While I emphasized in the last one of these that the Sharks' only real objective in free agency this offseason will be to acquire help for their bottom six, adding Semin would allow them to move Ryane Clowe down to their third line to immediately improve and anchor that unit; even if they aren't able to substantially add further talent in that area of the roster through free agency, a third line featuring Clowe and perhaps Tommy Wingels would instantly be better than any combination of players they were able to ice in that spot last year.

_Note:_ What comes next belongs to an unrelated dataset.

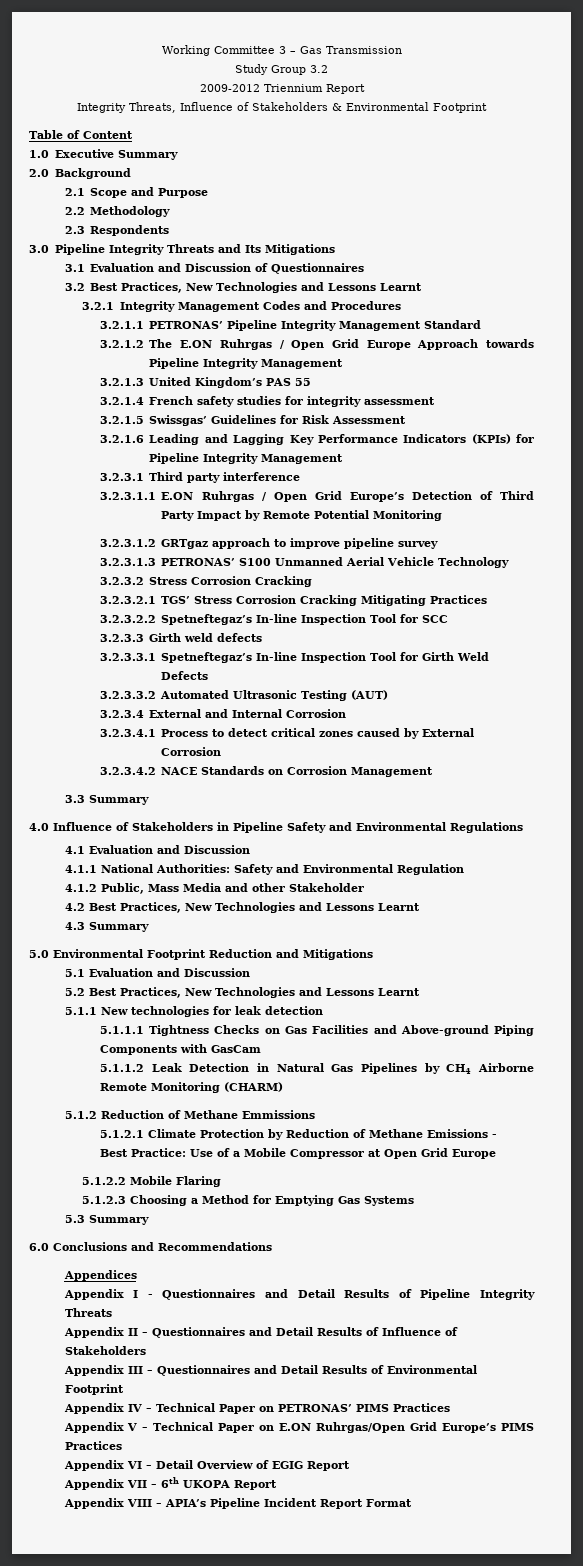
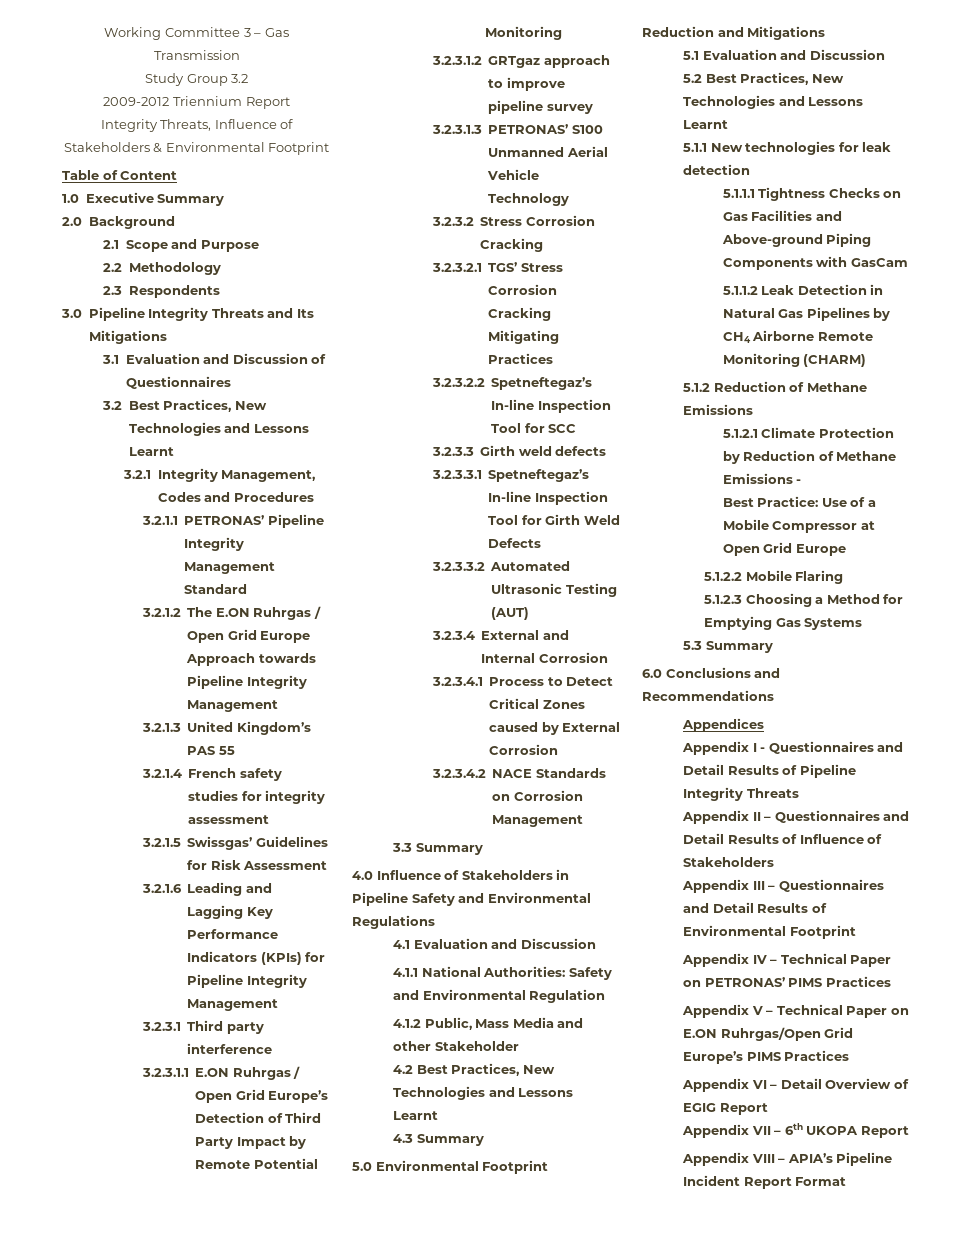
[177,302,260,312] Management -> [221,470,316,482] Management,
[228,728,354,737] detect critical zones -> [566,677,614,686] [489,698,585,709] Detect Critical Zones
[241,1110,315,1119] Emmissions -> [683,404,754,415] Emissions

Meanwhile, a second line of Semin, Logan Couture and Martin Havlat would be dynamic and capable of not only creating offense in a multitude of ways but playing a dangerous possession game to ensure the puck seldom leaves the offensive zone. Todd McLellan was able to provide Couture and Clowe (and Havlat, when he was in the lineup) with some shelter to the tune of upwards of 55% offensive zone start rates. Semin could easily be afforded the same advantage to coax even more production out of him.
As mentioned earlier, although Detroit likely has the inside track, Doug Wilson should certainly offer Semin a contract, particularly if competing offers will be as scarce as expected. If he can bag Semin for around 5 years and a cap hit in the neighborhood of $5.5 million, that would be fantastic value. I don't think it's all that probable that Semin signs here but, if he did, he'd easily become one of the most talented players to ever put on a Sharks sweater. Although most of the team's offensive struggles last season were the result of an abysmal 5v5 shooting percentage that's a good bet to regress to league average in 12-13, adding a player who's scored at a higher rate than everyone except Crosby and the Sedin twins over the past four seasons certainly can't hurt.